Directions: Below are several records. Retype exactly those lines running from the one with "Kursus Komputer CC++" through the one with "(11) 3259-9213", end lines included, and no others.
Records supplied START
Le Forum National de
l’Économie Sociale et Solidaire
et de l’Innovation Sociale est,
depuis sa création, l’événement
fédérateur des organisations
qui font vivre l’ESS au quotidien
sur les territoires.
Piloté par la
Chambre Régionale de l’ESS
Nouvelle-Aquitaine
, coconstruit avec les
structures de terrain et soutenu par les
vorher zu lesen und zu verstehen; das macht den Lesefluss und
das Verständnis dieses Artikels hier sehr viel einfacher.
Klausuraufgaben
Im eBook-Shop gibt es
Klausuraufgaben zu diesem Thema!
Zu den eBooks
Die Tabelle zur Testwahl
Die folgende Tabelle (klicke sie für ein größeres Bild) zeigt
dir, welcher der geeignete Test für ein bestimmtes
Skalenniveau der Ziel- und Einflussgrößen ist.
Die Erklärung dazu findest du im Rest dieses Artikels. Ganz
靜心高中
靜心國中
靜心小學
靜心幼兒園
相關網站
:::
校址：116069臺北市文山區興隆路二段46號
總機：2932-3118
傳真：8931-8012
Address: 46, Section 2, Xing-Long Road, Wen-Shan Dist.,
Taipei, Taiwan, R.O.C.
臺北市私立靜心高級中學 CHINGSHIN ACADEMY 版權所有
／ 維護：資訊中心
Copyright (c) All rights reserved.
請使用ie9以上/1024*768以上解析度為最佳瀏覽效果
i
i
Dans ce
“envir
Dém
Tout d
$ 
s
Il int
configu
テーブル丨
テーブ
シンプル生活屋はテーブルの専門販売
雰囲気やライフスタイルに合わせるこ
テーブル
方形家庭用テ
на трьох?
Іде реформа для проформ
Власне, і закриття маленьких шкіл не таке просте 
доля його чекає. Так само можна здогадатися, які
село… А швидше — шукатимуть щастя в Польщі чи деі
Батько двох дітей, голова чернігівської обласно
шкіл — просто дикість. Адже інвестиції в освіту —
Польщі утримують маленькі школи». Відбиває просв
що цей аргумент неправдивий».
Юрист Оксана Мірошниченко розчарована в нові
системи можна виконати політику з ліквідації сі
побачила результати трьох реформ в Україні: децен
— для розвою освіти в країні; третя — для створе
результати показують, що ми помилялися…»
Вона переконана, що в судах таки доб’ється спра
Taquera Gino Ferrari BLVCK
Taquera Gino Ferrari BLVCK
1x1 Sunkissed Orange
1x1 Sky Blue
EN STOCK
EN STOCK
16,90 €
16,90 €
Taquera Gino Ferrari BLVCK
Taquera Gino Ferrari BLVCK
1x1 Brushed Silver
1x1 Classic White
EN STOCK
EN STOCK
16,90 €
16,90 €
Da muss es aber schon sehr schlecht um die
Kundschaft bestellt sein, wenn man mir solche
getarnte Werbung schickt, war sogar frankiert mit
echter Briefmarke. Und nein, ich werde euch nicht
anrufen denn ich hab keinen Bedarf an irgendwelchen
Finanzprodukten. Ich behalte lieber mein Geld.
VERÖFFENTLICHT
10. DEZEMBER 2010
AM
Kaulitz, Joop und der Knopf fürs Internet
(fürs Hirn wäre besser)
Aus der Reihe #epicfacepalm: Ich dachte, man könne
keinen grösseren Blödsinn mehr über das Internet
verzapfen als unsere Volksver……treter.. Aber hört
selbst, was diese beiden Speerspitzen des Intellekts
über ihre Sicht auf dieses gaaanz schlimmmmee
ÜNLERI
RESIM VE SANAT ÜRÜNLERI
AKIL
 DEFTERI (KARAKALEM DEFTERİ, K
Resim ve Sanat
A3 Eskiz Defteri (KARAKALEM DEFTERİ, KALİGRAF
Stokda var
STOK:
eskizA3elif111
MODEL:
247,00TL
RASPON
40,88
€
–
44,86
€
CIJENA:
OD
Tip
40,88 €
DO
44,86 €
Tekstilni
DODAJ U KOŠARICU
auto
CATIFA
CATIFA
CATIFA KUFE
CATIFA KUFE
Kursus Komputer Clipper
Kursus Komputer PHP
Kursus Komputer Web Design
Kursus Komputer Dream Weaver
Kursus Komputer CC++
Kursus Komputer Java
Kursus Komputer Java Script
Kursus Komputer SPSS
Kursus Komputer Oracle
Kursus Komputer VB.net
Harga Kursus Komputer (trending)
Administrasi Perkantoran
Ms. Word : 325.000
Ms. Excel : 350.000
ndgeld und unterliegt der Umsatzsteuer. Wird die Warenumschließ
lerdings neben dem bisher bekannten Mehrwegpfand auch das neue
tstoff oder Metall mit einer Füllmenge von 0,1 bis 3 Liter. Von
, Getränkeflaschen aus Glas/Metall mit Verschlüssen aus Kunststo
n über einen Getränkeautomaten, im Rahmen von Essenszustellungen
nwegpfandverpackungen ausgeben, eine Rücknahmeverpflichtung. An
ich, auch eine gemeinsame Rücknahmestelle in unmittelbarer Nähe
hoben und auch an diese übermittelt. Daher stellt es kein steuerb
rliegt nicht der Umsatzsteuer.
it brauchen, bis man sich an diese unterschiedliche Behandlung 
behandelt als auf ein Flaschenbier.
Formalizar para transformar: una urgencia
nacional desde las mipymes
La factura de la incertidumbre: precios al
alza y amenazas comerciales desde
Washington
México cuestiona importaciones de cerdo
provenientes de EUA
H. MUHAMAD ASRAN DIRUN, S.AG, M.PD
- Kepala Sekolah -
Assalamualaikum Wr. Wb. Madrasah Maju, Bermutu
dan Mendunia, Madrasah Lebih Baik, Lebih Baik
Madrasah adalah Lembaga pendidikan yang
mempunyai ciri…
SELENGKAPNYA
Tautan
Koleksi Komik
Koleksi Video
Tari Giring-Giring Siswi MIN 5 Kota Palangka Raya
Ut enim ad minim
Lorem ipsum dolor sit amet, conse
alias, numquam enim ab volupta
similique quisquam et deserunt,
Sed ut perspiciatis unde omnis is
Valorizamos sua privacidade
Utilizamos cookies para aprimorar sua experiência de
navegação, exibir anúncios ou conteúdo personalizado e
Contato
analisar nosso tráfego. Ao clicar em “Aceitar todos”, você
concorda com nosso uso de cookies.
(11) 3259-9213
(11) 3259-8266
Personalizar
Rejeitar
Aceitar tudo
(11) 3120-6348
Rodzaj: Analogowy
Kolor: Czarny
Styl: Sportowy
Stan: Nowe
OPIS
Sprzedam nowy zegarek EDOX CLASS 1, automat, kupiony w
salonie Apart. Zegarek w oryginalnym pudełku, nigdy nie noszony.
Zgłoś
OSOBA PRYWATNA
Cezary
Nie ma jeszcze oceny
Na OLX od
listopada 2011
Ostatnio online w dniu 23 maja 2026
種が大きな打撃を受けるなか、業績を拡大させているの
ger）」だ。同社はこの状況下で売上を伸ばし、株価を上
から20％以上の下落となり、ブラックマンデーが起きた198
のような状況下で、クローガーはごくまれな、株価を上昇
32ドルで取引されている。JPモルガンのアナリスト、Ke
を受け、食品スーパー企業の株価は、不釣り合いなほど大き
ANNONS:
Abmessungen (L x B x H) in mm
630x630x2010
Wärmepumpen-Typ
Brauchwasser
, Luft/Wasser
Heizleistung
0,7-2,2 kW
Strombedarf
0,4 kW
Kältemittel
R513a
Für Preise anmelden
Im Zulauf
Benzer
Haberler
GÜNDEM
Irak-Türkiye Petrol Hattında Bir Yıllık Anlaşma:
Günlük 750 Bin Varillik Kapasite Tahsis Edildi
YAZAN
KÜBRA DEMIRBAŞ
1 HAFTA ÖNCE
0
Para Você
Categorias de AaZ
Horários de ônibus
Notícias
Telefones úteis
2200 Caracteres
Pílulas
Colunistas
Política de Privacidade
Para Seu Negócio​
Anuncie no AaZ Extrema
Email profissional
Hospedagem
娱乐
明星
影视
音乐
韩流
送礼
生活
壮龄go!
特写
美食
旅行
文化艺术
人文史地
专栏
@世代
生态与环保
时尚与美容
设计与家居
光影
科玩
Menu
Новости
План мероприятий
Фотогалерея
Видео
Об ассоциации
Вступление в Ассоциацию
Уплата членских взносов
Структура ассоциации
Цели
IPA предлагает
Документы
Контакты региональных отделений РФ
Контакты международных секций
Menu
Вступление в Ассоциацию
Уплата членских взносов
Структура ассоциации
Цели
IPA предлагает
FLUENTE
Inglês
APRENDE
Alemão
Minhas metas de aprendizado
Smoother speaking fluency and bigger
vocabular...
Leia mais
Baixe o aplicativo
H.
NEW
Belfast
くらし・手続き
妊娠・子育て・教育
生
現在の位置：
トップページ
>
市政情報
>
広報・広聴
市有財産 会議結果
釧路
Records supplied END
Result:
Kursus Komputer CC++
Kursus Komputer Java
Kursus Komputer Java Script
Kursus Komputer SPSS
Kursus Komputer Oracle
Kursus Komputer VB.net
Harga Kursus Komputer (trending)
Administrasi Perkantoran
Ms. Word : 325.000
Ms. Excel : 350.000
ndgeld und unterliegt der Umsatzsteuer. Wird die Warenumschließ
lerdings neben dem bisher bekannten Mehrwegpfand auch das neue
tstoff oder Metall mit einer Füllmenge von 0,1 bis 3 Liter. Von
, Getränkeflaschen aus Glas/Metall mit Verschlüssen aus Kunststo
n über einen Getränkeautomaten, im Rahmen von Essenszustellungen
nwegpfandverpackungen ausgeben, eine Rücknahmeverpflichtung. An
ich, auch eine gemeinsame Rücknahmestelle in unmittelbarer Nähe
hoben und auch an diese übermittelt. Daher stellt es kein steuerb
rliegt nicht der Umsatzsteuer.
it brauchen, bis man sich an diese unterschiedliche Behandlung 
behandelt als auf ein Flaschenbier.
Formalizar para transformar: una urgencia
nacional desde las mipymes
La factura de la incertidumbre: precios al
alza y amenazas comerciales desde
Washington
México cuestiona importaciones de cerdo
provenientes de EUA
H. MUHAMAD ASRAN DIRUN, S.AG, M.PD
- Kepala Sekolah -
Assalamualaikum Wr. Wb. Madrasah Maju, Bermutu
dan Mendunia, Madrasah Lebih Baik, Lebih Baik
Madrasah adalah Lembaga pendidikan yang
mempunyai ciri…
SELENGKAPNYA
Tautan
Koleksi Komik
Koleksi Video
Tari Giring-Giring Siswi MIN 5 Kota Palangka Raya
Ut enim ad minim
Lorem ipsum dolor sit amet, conse
alias, numquam enim ab volupta
similique quisquam et deserunt,
Sed ut perspiciatis unde omnis is
Valorizamos sua privacidade
Utilizamos cookies para aprimorar sua experiência de
navegação, exibir anúncios ou conteúdo personalizado e
Contato
analisar nosso tráfego. Ao clicar em “Aceitar todos”, você
concorda com nosso uso de cookies.
(11) 3259-9213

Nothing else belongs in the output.